Do the JFNA party planners actually talk with participants before pricing? The cost of the GA has gotten completely out of so much else. Let them eat cake, I guess. The GA Registration website asks for "Feedback" -- here's mine: "Are you crazy?"

~ With some kudos to JFNA, a recent Leadership Briefing discussed Federation Partners Care for Kyrgyzstan Crisis Deepens. The prior professional leadership couldn't bring itself to give credit to JDC and JAFI for their incredible work on the ground; this leadership does. Kal ha'kavod.

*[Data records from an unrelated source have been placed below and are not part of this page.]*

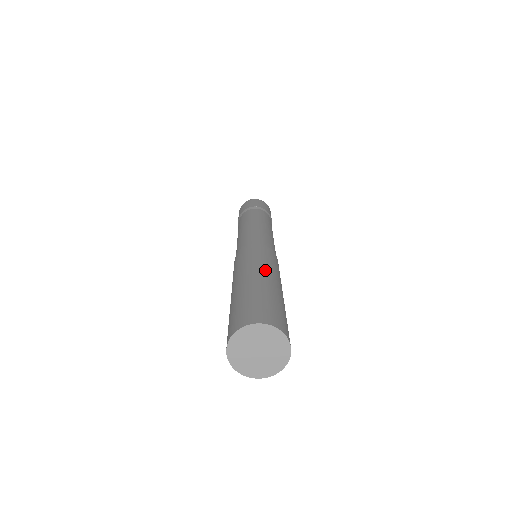
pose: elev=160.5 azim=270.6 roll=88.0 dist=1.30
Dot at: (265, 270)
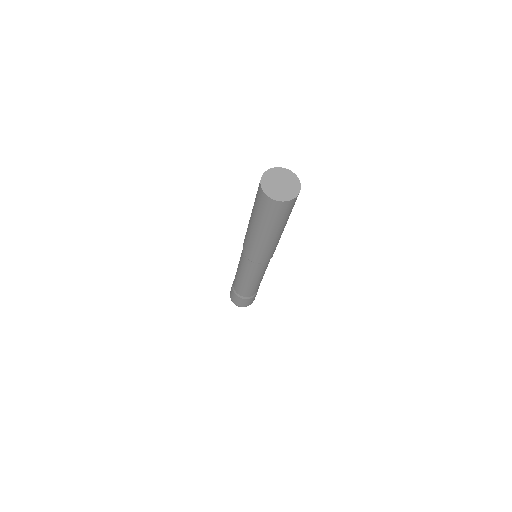
Dot at: occluded
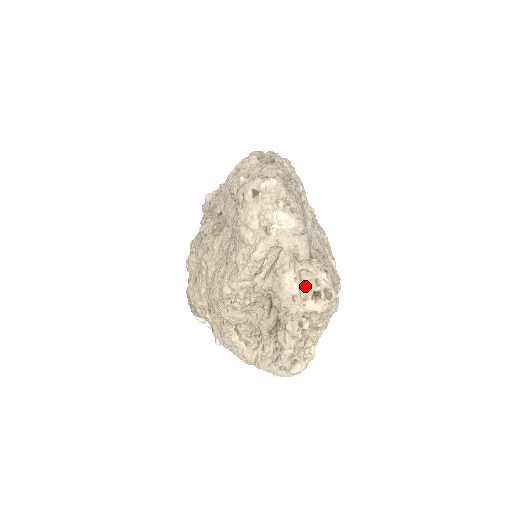
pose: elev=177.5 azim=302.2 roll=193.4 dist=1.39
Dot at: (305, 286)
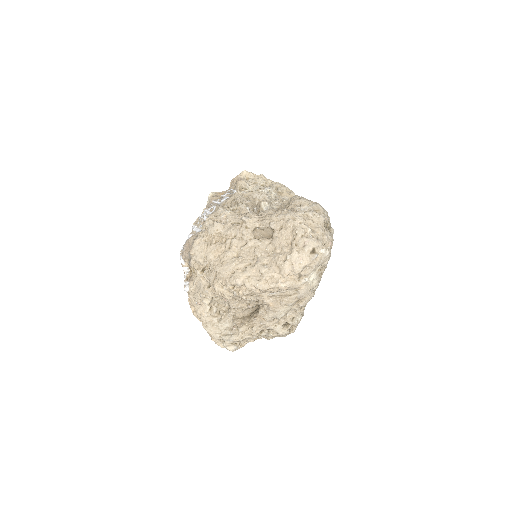
Dot at: (286, 317)
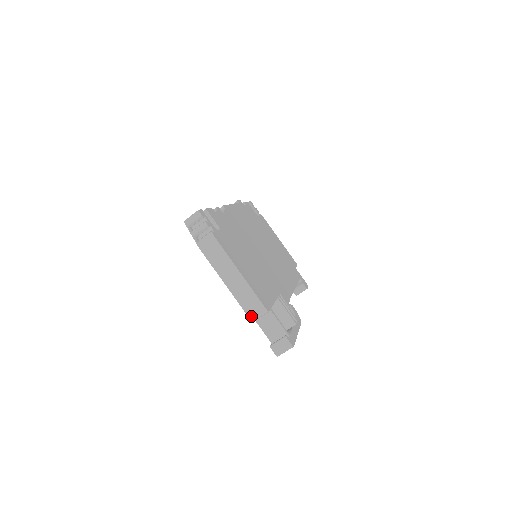
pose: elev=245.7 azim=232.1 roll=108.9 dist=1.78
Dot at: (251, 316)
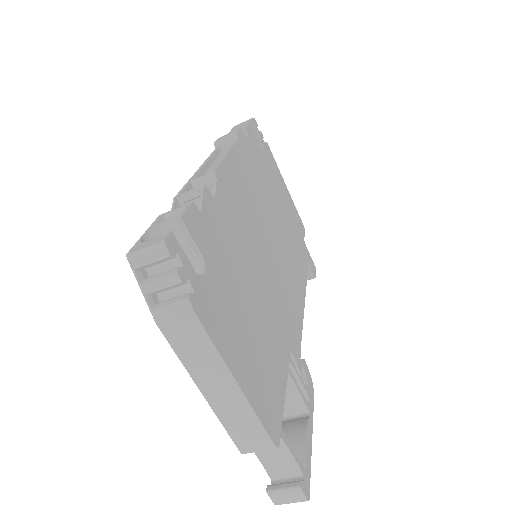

~ After Chicago's top lay and professional leaders visited Haiti on our federation's behalf, JFNA included their brilliant report in a Connection Briefing, and we suggested that this kind of visit is exactly what our national organization should be doing. That took place two months ago. Just received an invite along with you to participate in a national Mission to Haiti -- three little Missions in fact (and one of them was already sold out). Better late than never. We call this "progress."